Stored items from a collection
::::::::::

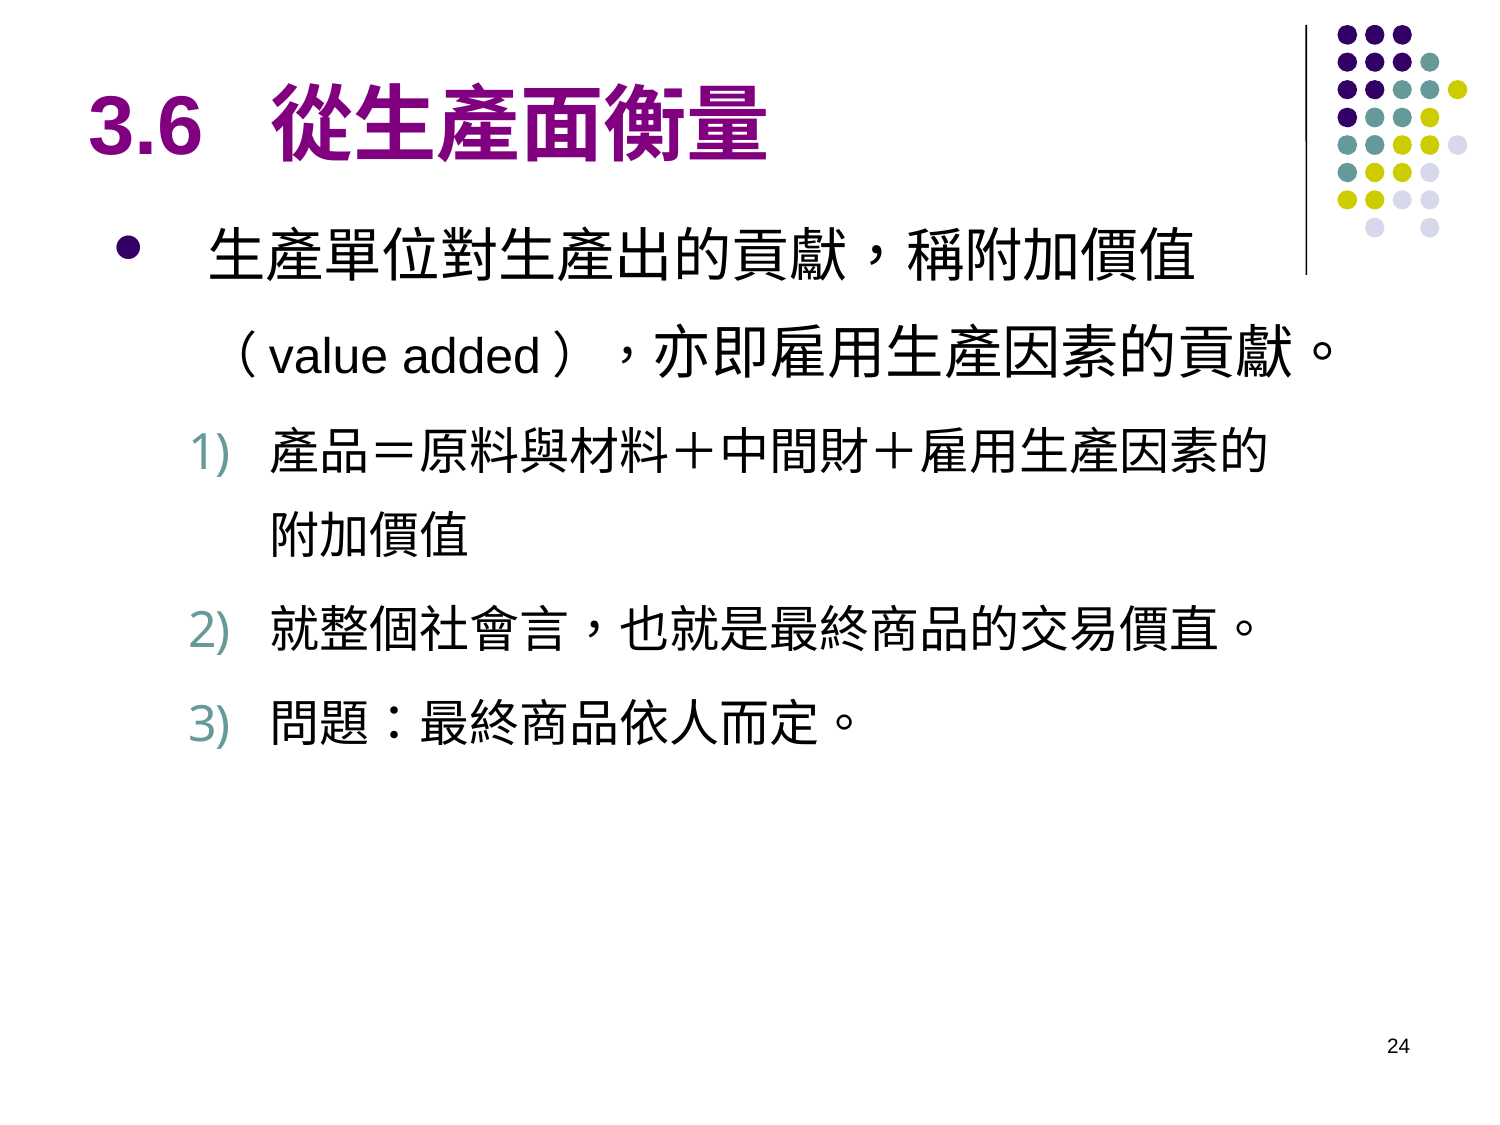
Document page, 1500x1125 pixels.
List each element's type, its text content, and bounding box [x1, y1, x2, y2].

slide_number 24 [1074, 1024, 1426, 1101]
title 3.6 從生產面衡量 [72, 31, 1310, 180]
list 生產單位對生產出的貢獻，稱附加價值（value added），亦即雇用生產因素的貢獻。 產品＝原料與材料＋中間財＋雇用生產因素的附加價值 就整個社會言，也就是最終商品的交易價直。 問題：最終商品依人而定。 [97, 181, 1313, 967]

::::::::::

_Exercise brief_
Set down nothing but the lines from the one with "List each element's" through the end of the records, keeping each line exactly as written and including both ends.

_Problem solution_
List each element's type, its text content, and bounding box [x1, y1, x2, y2].

slide_number 24 [1074, 1024, 1426, 1101]
title 3.6 從生產面衡量 [72, 31, 1310, 180]
list 生產單位對生產出的貢獻，稱附加價值（value added），亦即雇用生產因素的貢獻。 產品＝原料與材料＋中間財＋雇用生產因素的附加價值 就整個社會言，也就是最終商品的交易價直。 問題：最終商品依人而定。 [97, 181, 1313, 967]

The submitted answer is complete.